[Extracted records]
######

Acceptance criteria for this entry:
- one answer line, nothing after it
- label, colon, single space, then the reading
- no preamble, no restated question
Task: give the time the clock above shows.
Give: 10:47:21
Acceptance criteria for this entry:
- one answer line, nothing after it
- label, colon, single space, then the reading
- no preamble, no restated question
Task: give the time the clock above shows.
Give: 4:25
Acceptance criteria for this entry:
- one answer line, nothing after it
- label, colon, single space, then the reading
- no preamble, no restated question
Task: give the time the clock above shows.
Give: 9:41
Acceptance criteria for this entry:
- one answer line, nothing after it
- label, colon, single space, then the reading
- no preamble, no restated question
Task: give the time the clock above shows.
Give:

######

Rewrite all of the lines above, putting "repeated question" wherever "restated question" appears and leaving everything else as it is.

**WORKED ANSWER**
Acceptance criteria for this entry:
- one answer line, nothing after it
- label, colon, single space, then the reading
- no preamble, no repeated question
Task: give the time the clock above shows.
Give: 10:47:21
Acceptance criteria for this entry:
- one answer line, nothing after it
- label, colon, single space, then the reading
- no preamble, no repeated question
Task: give the time the clock above shows.
Give: 4:25
Acceptance criteria for this entry:
- one answer line, nothing after it
- label, colon, single space, then the reading
- no preamble, no repeated question
Task: give the time the clock above shows.
Give: 9:41
Acceptance criteria for this entry:
- one answer line, nothing after it
- label, colon, single space, then the reading
- no preamble, no repeated question
Task: give the time the clock above shows.
Give:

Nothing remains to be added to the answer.